Twenty-two Years of Progress with the Violence Against Women Act
Even just twenty years ago, violence against women was considered a private matter, a “family affair.” Victims suffered in silence when the court of law and court of public opinion turned a blind eye to a national secret hiding in plain sight.
Too often judges, lawyers, even friends and family, blamed the victims instead of the perpetrator.
“What were you wearing? What did you say?”
Too few ever asking, “Why did he think he could do what he did?”
That was the culture back when I first started writing the Violence Against Women Act. But I was convinced that if we pulled back the curtain on this dirty little secret — the vast majority of the American people would demand change.
So my staff and I spent thousands of hours of research. We held hundreds of hours of hearings.

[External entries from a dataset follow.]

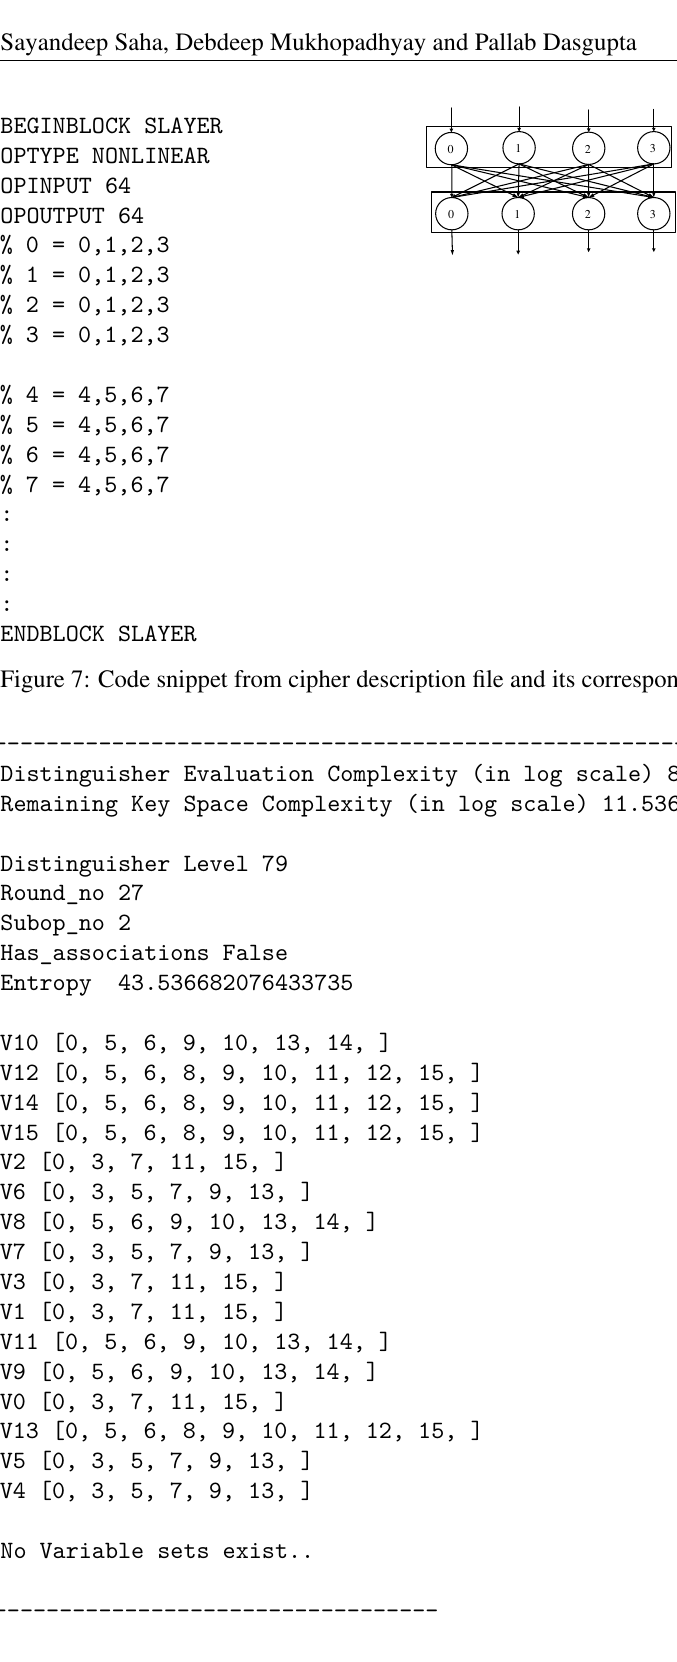
Figure 8: Description of a ditinguisher from the output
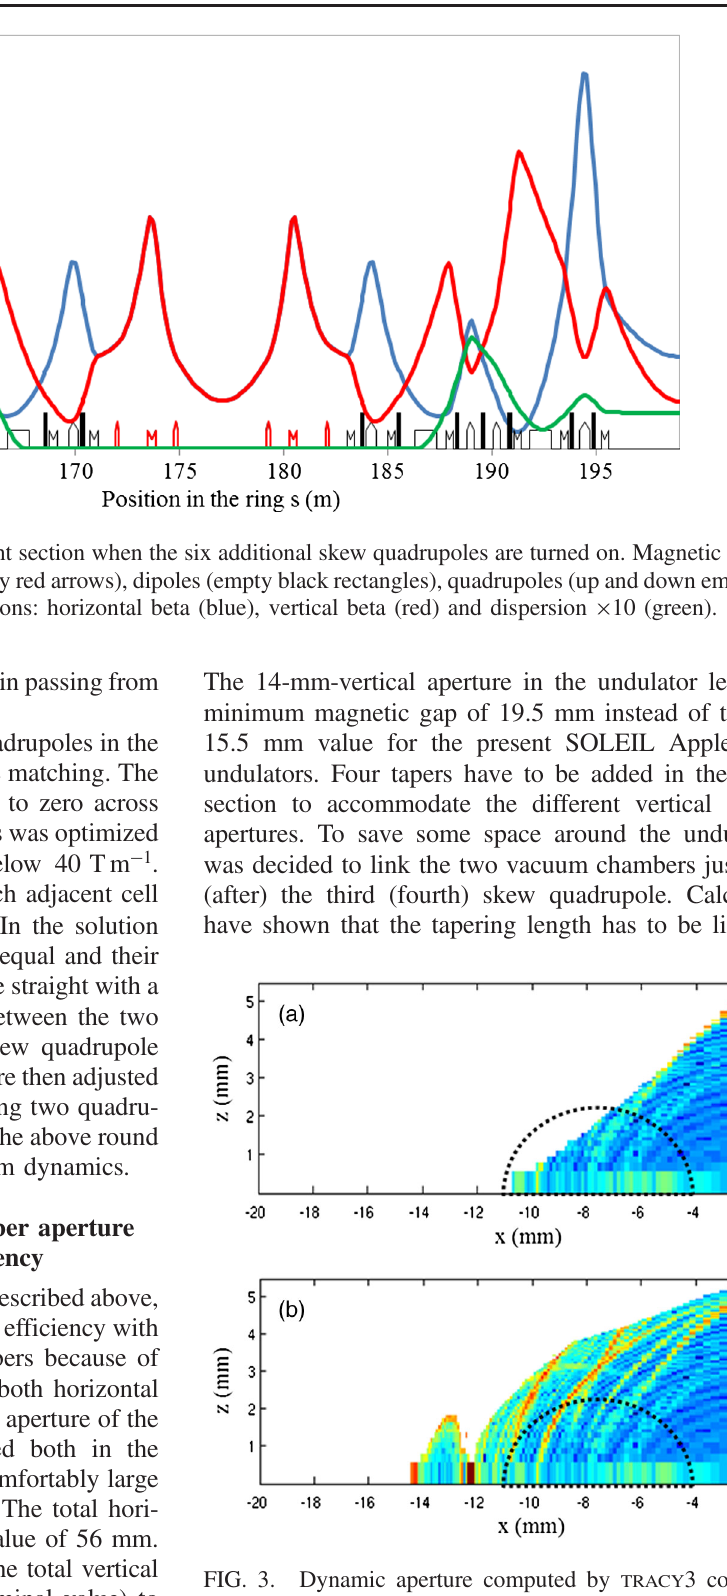
FIG. 3. Dynamic aperture computed by TRACY 3 code [8] at the middle of the injection straight section using the nominal chamber dimensions (a) and the optimized chamber dimensions (b). The area defined by a black dashed curve represents the amplitude area to be stable for the injected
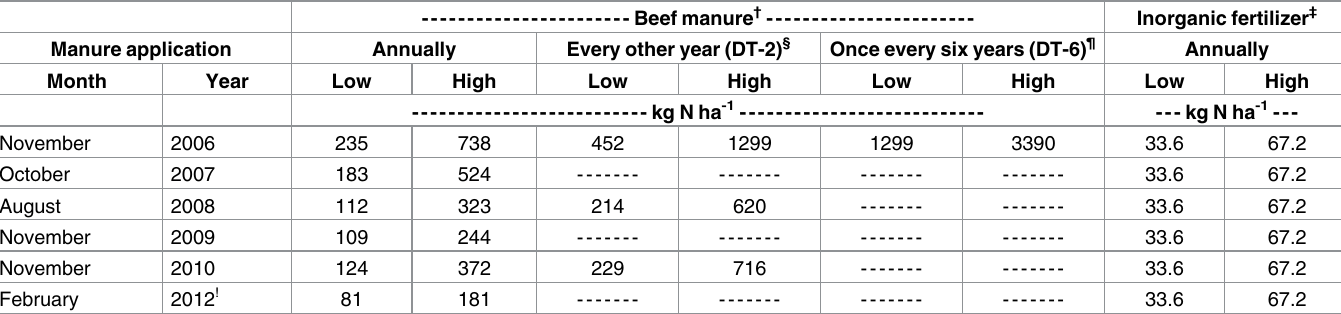
Table 3. The amount of manure and chemical fertilizer application (kg N ha -1 ) since the initiation of the study from 2006 to 2013 growing seasons. Manure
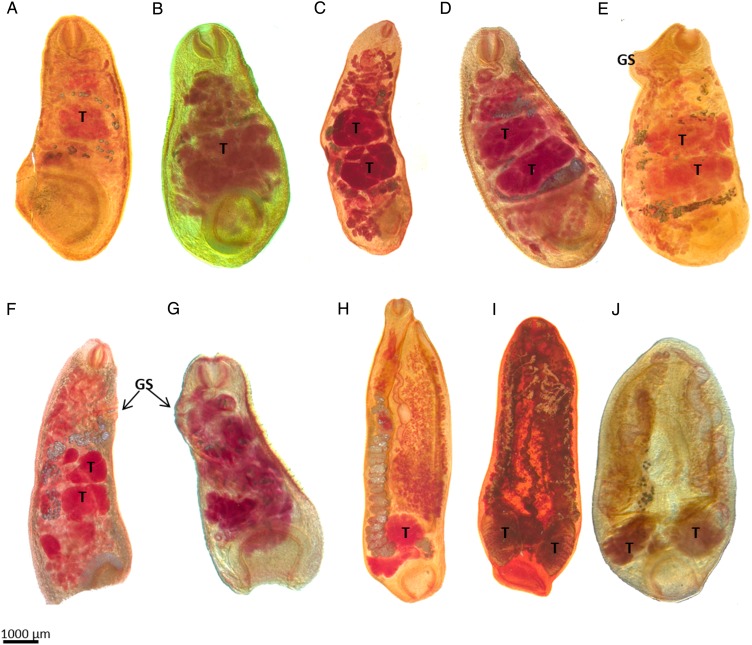
Sections of adult paramphistomoids collected from domestic ruminants in Kenya and
their provisional identifications. (A) Calicophoron phillerouxi,
(B) Calicophoron raja, (C) Calicophoron clavula,
(D) Calicophoron microbothrium, (E) Cotylophoron
sp., (F) Cotylophoron cotylophorum, (G)
Cotylophoron sp., (H) Carmyerius exporous, (I)
Carmyerius gregarius, (J) Carmyerius mancupatus.
Note that the photographed specimens represent sections of adults, and presence of
some organs like the testes (T) or genital sucker (GS) are indicated. For the genus
Carmyerius, a ventral pouch was present, but is not visible in
the sections chosen for presentation.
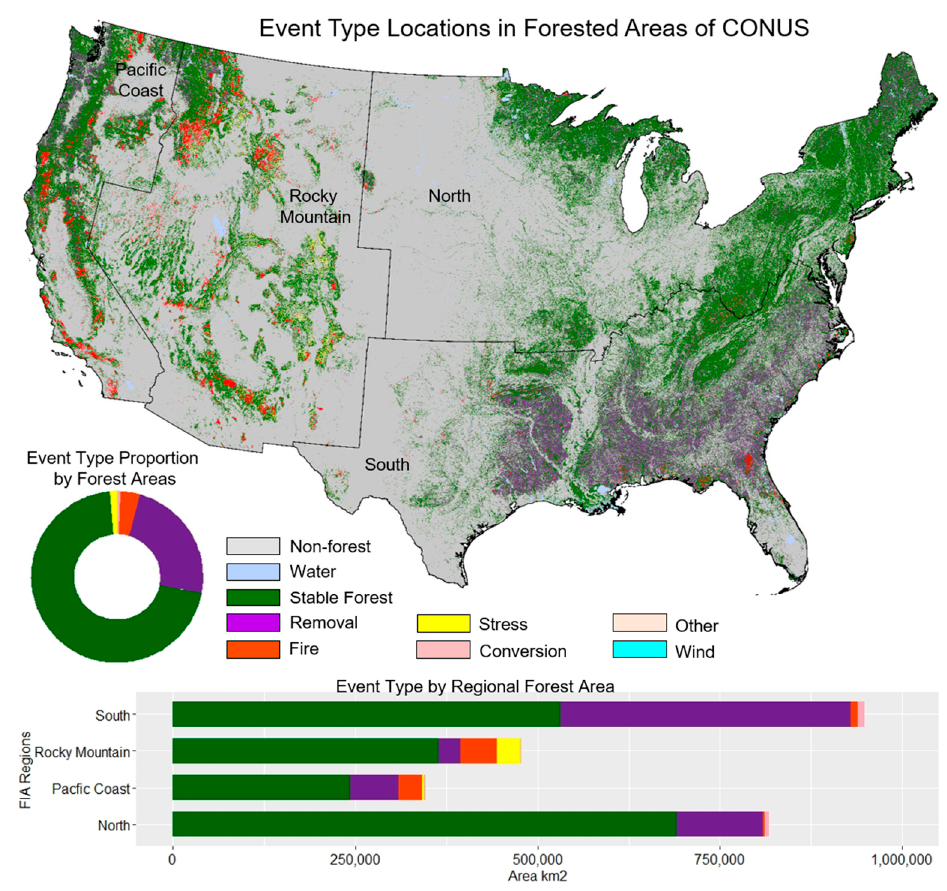
Figure 1. Forest canopy loss events types in CONUS (1986–2010). The donut chart shows national proportions for each event type in forest area. The bar graph breaks event type areas by FIA region. Event types were mapped using empirical modeling, a probabilistic training data set, and predictors from an ensemble of disturbance algorithms using NASA’s High End Computing Capabilities (HECC).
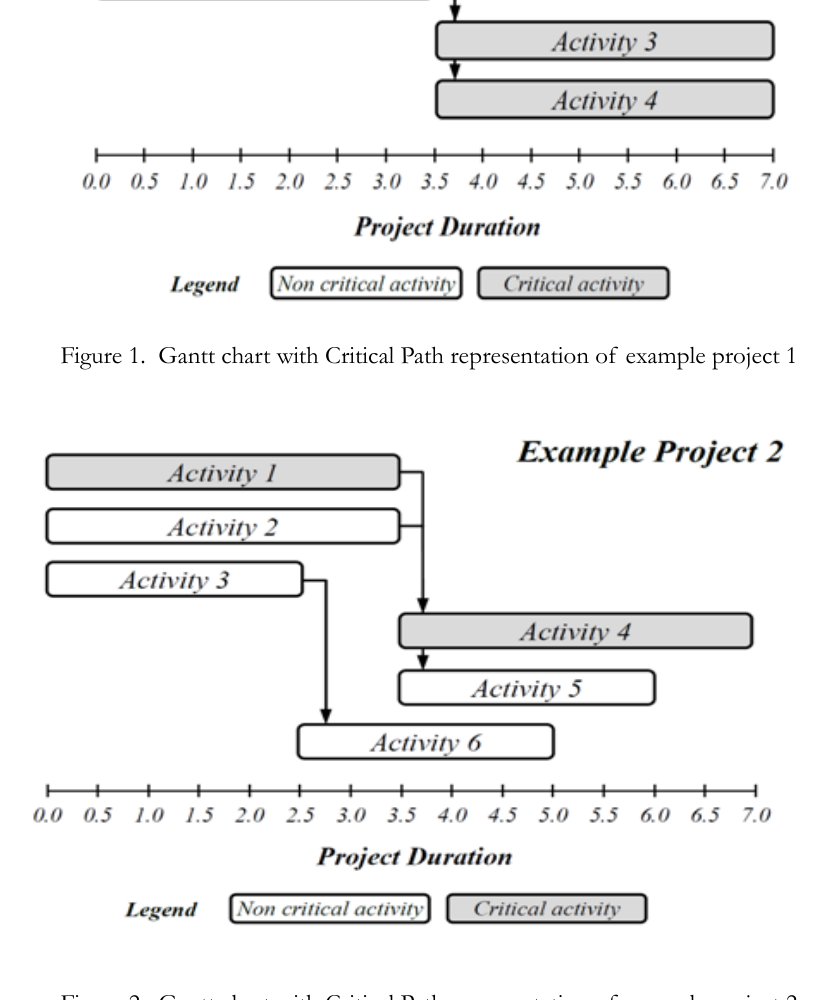
Figure 2. Gantt chart with Critical Path representation of example project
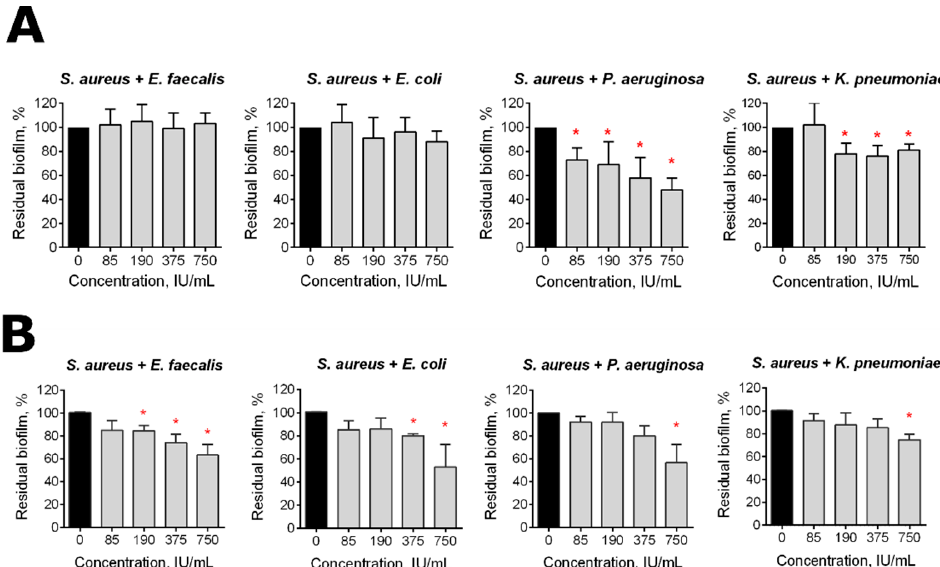
Figure 2. The effect of Longidaza ® on mixed bacterial biofilms. The 48-h old biofilms were gently washed with BM broth, and a fresh BM broth containing Longidaza ® at concentrations of 85–750 IU/mL was loaded. After either 4 ( A ) or 24 ( B ) hours of treatment, the residual biofilms were quantified by crystal violet staining. The asterisks (*) denote statistically a significant difference of the biofilm in the untreated wells and wells treated with Longidaza ® ( p < 0.05).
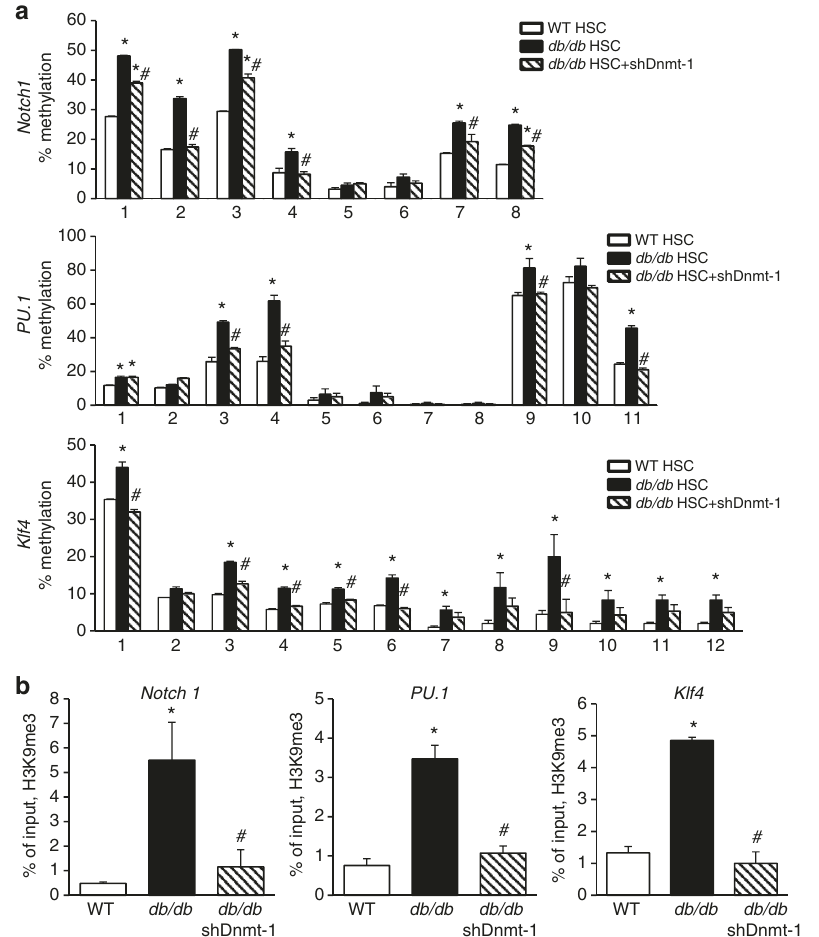
Fig. 8 T2DM upregulates Dnmt1 in db/db HSCs. a DNA methylation analysis by pyrosequencing ( n = 6, * p < 0.05 vs. WT; # p < 0.05 vs. db/db ). b ChIP-PCR analysis of histone modi fi cations ( n = 6. * p < 0.05 vs. WT; # p < 0.05 vs. db/db ). Results are expressed as means ± SEM. One way ANOVA was used for a ,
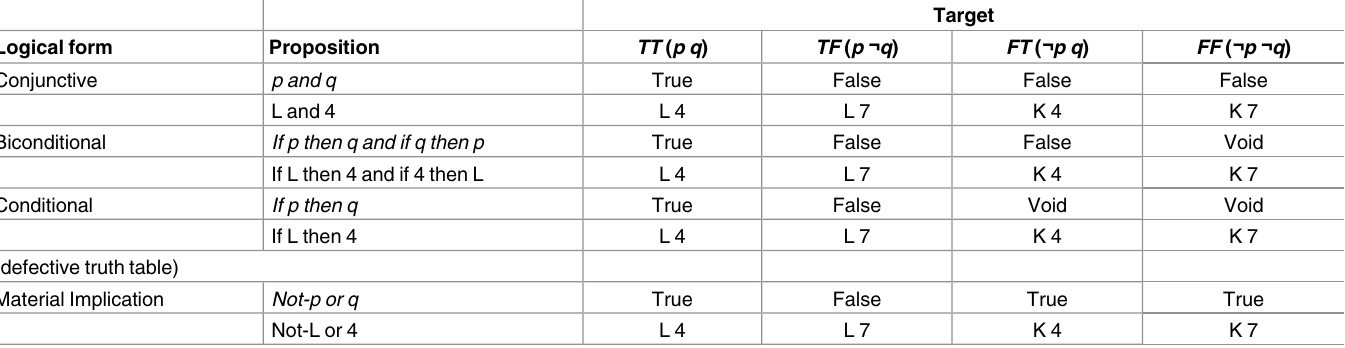
Table 1. Truth Table for the Four Logical Forms (Conjunctive, Biconditional, Conditional, Material Implication) and Examples of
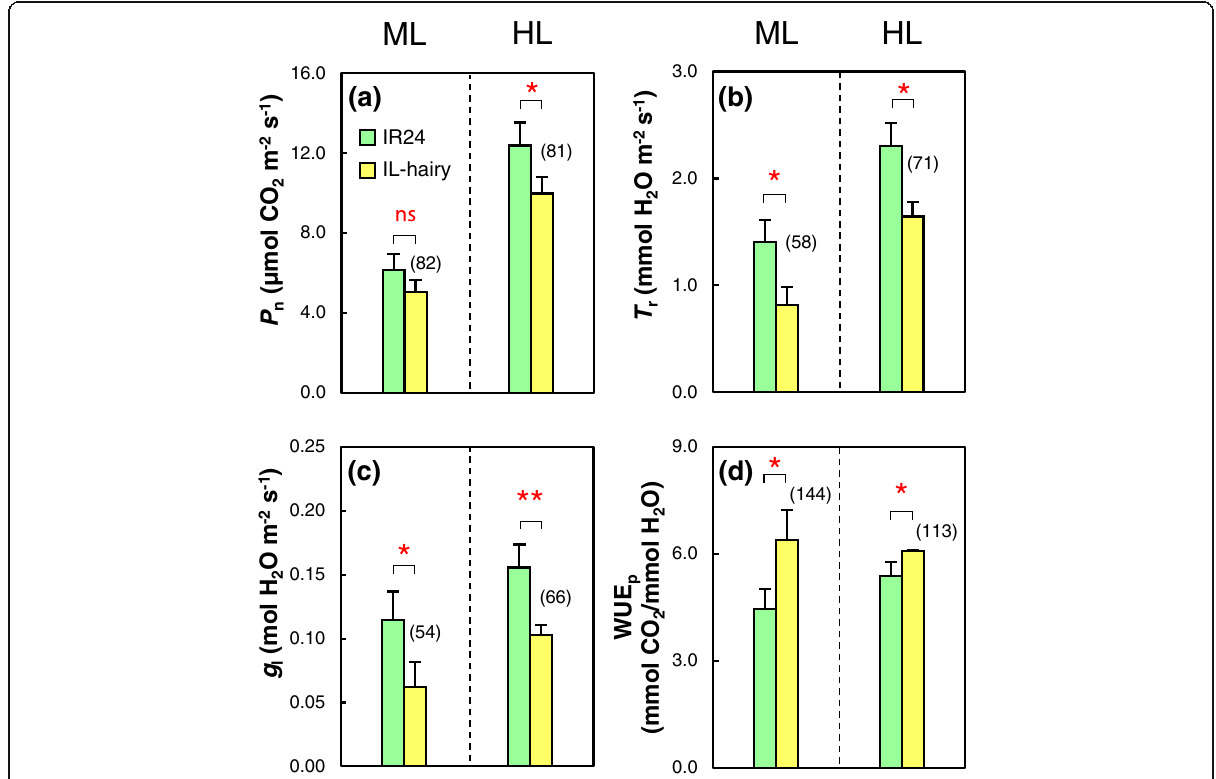
Fig. 4 Photosynthetic traits in IR24 and IL-hairy. Net photosynthetic rate ( P n ; a ), transpiration rate ( T r ; b ), leaf diffusive conductance ( g l ; c ), and photosynthetic water use efficiency (WUE p ; d ) under moderate (ML: 400 μ mol m − 2 s − 1 ) and high light intensity (HL: 1500 μ mol m − 2 s − 1 ) at booting stage. Data are means ± SD ( n = 3 or 4). * P = 0.05, ** P = 0.01; ns, not significantly different ( t -test). Values in parentheses show percentage of IL-hairy values relative to IR24 values Os06g0659100 and Os06g0663500 were identified as OsSPL10 and OsSPL11 ( SQUAMOSA PROMOTER BINDING PROTEIN-LIKE ( SPL ) genes in O. sativa ), and phylogenetic analysis of SPL genes in rice and Arabidop- sis placed OsSPL10 and AtSPL8 in group B, and OsSPL11 , AtSPL2 , AtSPL10 , and AtSPL11 in subgroup A2.2 (Yang et al. 2008). An AtSPL8 -knockout mutant obtained by transposon tagging showed disrupted trich- ome formation (Unte et al. 2003). Transgenic plants ex- pressing a dominant repressor version of SPL10/11/2 formed many trichomes on their cauline leaves and flowers (Shikata et al. 2009). Table 2 Stomatal density and guard cell length, specific leaf weight, chlorophyll content, and nitrogen content of leaves at the booting stage in IR24 and IL-hairy Guard cell Specific Line Stomatal density length leaf wt. (no. mm − 2 ) ( μ m)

We heard testimony from advocates and experts, health professionals, psychiatrists, and brave survivors.
Survivors with absolute courage who told their story to the nation — the model who was slashed in the face because she didn’t go out with her landlord; the college freshman, who told her RA that she didn’t think she was raped because she “knew him.”
Slowly, the country began to realize that we needed to change our laws — and our culture when it comes to how women were treated in our society. We had to change the culture of violence. We had to throw out the mindset that excuses abuse or sexual assault by saying “boys will be boys.” We had to protect a survivor’s fundamental right to justice.
It took several years before the Violence Against Women Act was finally enacted into law. But over the past 22 years, we’ve made great progress because of it.
We’ve saved lives. Domestic violence rates have dropped 72 percent from 1993 to 2014.
We’ve saved costs for the country. In the first 6 years after VAWA passed, our country saved an estimated $12.6 billion in averted social costs, medical costs, and the costs associated with the loss of productivity in the workplace.
We’ve provided more resources — rape crisis centers and forensic nurses and examiners are in nearly every major city in America, and the National Domestic Violence Hotline has been used by more than 4 million women and men.
We’ve reauthorized VAWA three times over the years — expanding protections to Native American women, immigrants, gay, lesbian, bisexual, and transgender Americans, and victims in public housing.
We’re leading the charge to end sexual assault on college campuses, where one in five women will be victims of rape or sexual assault while in college. We created the White House Task Force to Protect Students From Sexual Assault that’s provided guidance for colleges and universities on how to investigate these crimes and provide victims the resources they need to recover. We’ve made clear to every college president that they are subject to investigation by the Department of Education and Department of Justice for Title IX violations. If the school knows of a possible sexual assault, it must take immediate steps to investigate and remedy the problem.
And we launched the “It’s On Us” campaign to ask everyone — men and women across America — to make a personal commitment to step off the sidelines and be part of the solution to change the culture of campus sexual assault. Over 350,000 people have signed up already at ItsOnUs.org.
But there’s always still more to do.
We have to end the rape kit backlog. Testing rape kits gives women the best chance of identifying her attacker through DNA and holding the offender accountable. For example, in Detroit they have tested over 10,000 of their rape kits, and it has led to identifying 770 suspected serial rapists in 40 states.
We have to stop violence against indigenous women and girls.
We have to reauthorize VAWA again in 2018 to strengthen housing and employment security, improve the criminal justice response, fortify protections for the most vulnerable groups, and increase funding to support survivors.
But if there is one lesson I’ve learned over the last twenty years on a law that I consider one of my proudest legislative accomplishments — it’s that we have to keep the faith. We have to stay vigilant, and we have to keep doing everything we can to change the culture.
I know we can. All of the progress we’ve made is because of a law given life by countless advocates, nurses, doctors, educators, prosecutors, judges — and brave survivors who make all of us look in the mirror and ask, “what kind of person do I want to be? What kind of country do we want to be?”
We will have succeeded when no woman will ask “what did I do,” and when society does not allow any man to say “she deserved it, it was my right.”
Women and girls are entitled to live in a country where their life is free from fear, free from violence against them because they’re a woman or girl.
It’s on all of us to make that happen.